- _Data for this task_
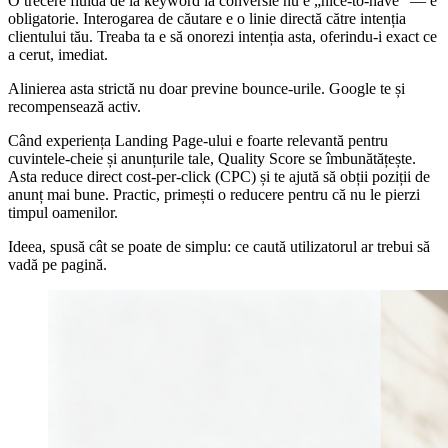
O trecere fluidă de la keyword la conversie nu e „nice-to-have” — e
obligatorie. Interogarea de căutare e o linie directă către intenția
clientului tău. Treaba ta e să onorezi intenția asta, oferindu-i exact ce
a cerut, imediat.
Alinierea asta strictă nu doar previne bounce-urile. Google te și
recompensează activ.
Când experiența Landing Page-ului e foarte relevantă pentru
cuvintele-cheie și anunțurile tale, Quality Score se îmbunătățește.
Asta reduce direct cost-per-click (CPC) și te ajută să obții poziții de
anunț mai bune. Practic, primești o reducere pentru că nu le pierzi
timpul oamenilor.
Ideea, spusă cât se poate de simplu: ce caută utilizatorul ar trebui să
vadă pe pagină.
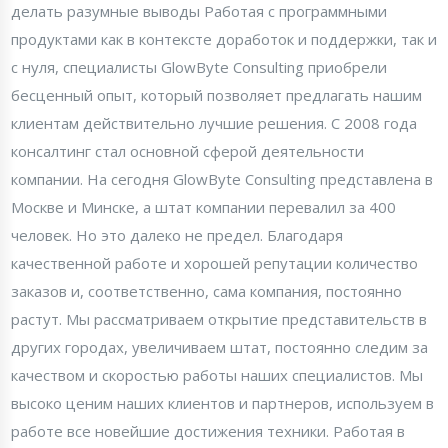
делать разумные выводы Работая с программными
продуктами как в контексте доработок и поддержки, так и
с нуля, специалисты GlowByte Consulting приобрели
бесценный опыт, который позволяет предлагать нашим
клиентам действительно лучшие решения. С 2008 года
консалтинг стал основной сферой деятельности
компании. На сегодня GlowByte Consulting представлена в
Москве и Минске, а штат компании перевалил за 400
человек. Но это далеко не предел. Благодаря
качественной работе и хорошей репутации количество
заказов и, соответственно, сама компания, постоянно
растут. Мы рассматриваем открытие представительств в
других городах, увеличиваем штат, постоянно следим за
качеством и скоростью работы наших специалистов. Мы
высоко ценим наших клиентов и партнеров, используем в
работе все новейшие достижения техники. Работая в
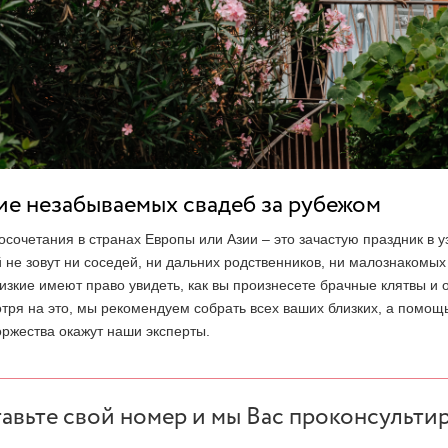
е незабываемых свадеб за рубежом
сочетания в странах Европы или Азии – это зачастую праздник в 
й не зовут ни соседей, ни дальних родственников, ни малознакомых
изкие имеют право увидеть, как вы произнесете брачные клятвы и
тря на это, мы рекомендуем собрать всех ваших близких, а помощь
ржества окажут наши эксперты.
авьте свой номер и мы Вас проконсульти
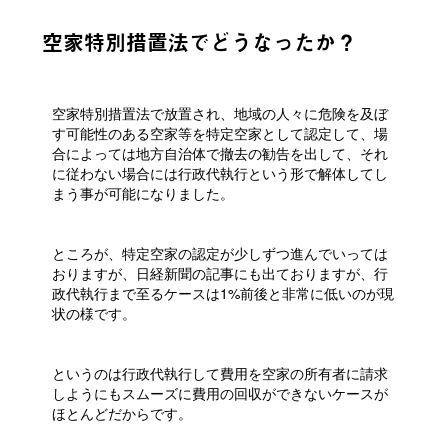
空家特別措置法でどうなったか？
空家特別措置法で放置され、地域の人々に危険を及ぼ
す可能性のある空家等を特定空家として認定して、場
合によっては地方自治体で撤去の勧告を出して、それ
に従わない場合には行政代執行という形で解体してし
まう事が可能になりました。
ところが、特定空家の認定が少しずつ進んでいっては
おりますが、日経新聞の記事にも出ておりますが、行
政代執行まで至るケースは1%前後と非常に低いのが現
状の様です。
というのは行政代執行して費用を空家の所有者に請求
しようにもスムーズに費用の回収ができないケースが
ほとんどだからです。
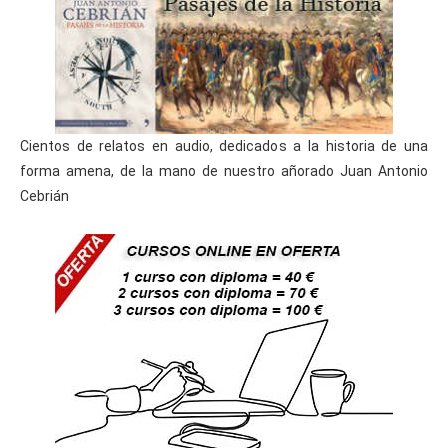
Cientos de relatos en audio, dedicados a la historia de una
forma amena, de la mano de nuestro añorado Juan Antonio
Cebrián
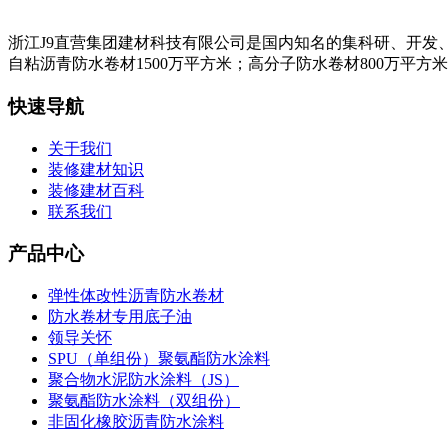
浙江J9直营集团建材科技有限公司是国内知名的集科研、开发
自粘沥青防水卷材1500万平方米；高分子防水卷材800万平方
快速导航
关于我们
装修建材知识
装修建材百科
联系我们
产品中心
弹性体改性沥青防水卷材
防水卷材专用底子油
领导关怀
SPU（单组份）聚氨酯防水涂料
聚合物水泥防水涂料（JS）
聚氨酯防水涂料（双组份）
非固化橡胶沥青防水涂料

- _Job item_
Rewrite the text of every row above with "GlowByte Consulting" changed to "GlowByte Group" each time it appears, and keep everything else the same. Leave the pictures out of your answer.

- _Completed task_
O trecere fluidă de la keyword la conversie nu e „nice-to-have” — e
obligatorie. Interogarea de căutare e o linie directă către intenția
clientului tău. Treaba ta e să onorezi intenția asta, oferindu-i exact ce
a cerut, imediat.
Alinierea asta strictă nu doar previne bounce-urile. Google te și
recompensează activ.
Când experiența Landing Page-ului e foarte relevantă pentru
cuvintele-cheie și anunțurile tale, Quality Score se îmbunătățește.
Asta reduce direct cost-per-click (CPC) și te ajută să obții poziții de
anunț mai bune. Practic, primești o reducere pentru că nu le pierzi
timpul oamenilor.
Ideea, spusă cât se poate de simplu: ce caută utilizatorul ar trebui să
vadă pe pagină.
делать разумные выводы Работая с программными
продуктами как в контексте доработок и поддержки, так и
с нуля, специалисты GlowByte Group приобрели
бесценный опыт, который позволяет предлагать нашим
клиентам действительно лучшие решения. С 2008 года
консалтинг стал основной сферой деятельности
компании. На сегодня GlowByte Group представлена в
Москве и Минске, а штат компании перевалил за 400
человек. Но это далеко не предел. Благодаря
качественной работе и хорошей репутации количество
заказов и, соответственно, сама компания, постоянно
растут. Мы рассматриваем открытие представительств в
других городах, увеличиваем штат, постоянно следим за
качеством и скоростью работы наших специалистов. Мы
высоко ценим наших клиентов и партнеров, используем в
работе все новейшие достижения техники. Работая в
е незабываемых свадеб за рубежом
сочетания в странах Европы или Азии – это зачастую праздник в 
й не зовут ни соседей, ни дальних родственников, ни малознакомых
изкие имеют право увидеть, как вы произнесете брачные клятвы и
тря на это, мы рекомендуем собрать всех ваших близких, а помощь
ржества окажут наши эксперты.
авьте свой номер и мы Вас проконсульти
空家特別措置法でどうなったか？
空家特別措置法で放置され、地域の人々に危険を及ぼ
す可能性のある空家等を特定空家として認定して、場
合によっては地方自治体で撤去の勧告を出して、それ
に従わない場合には行政代執行という形で解体してし
まう事が可能になりました。
ところが、特定空家の認定が少しずつ進んでいっては
おりますが、日経新聞の記事にも出ておりますが、行
政代執行まで至るケースは1%前後と非常に低いのが現
状の様です。
というのは行政代執行して費用を空家の所有者に請求
しようにもスムーズに費用の回収ができないケースが
ほとんどだからです。
Cientos de relatos en audio, dedicados a la historia de una
forma amena, de la mano de nuestro añorado Juan Antonio
Cebrián
浙江J9直营集团建材科技有限公司是国内知名的集科研、开发
自粘沥青防水卷材1500万平方米；高分子防水卷材800万平方
快速导航
关于我们
装修建材知识
装修建材百科
联系我们
产品中心
弹性体改性沥青防水卷材
防水卷材专用底子油
领导关怀
SPU（单组份）聚氨酯防水涂料
聚合物水泥防水涂料（JS）
聚氨酯防水涂料（双组份）
非固化橡胶沥青防水涂料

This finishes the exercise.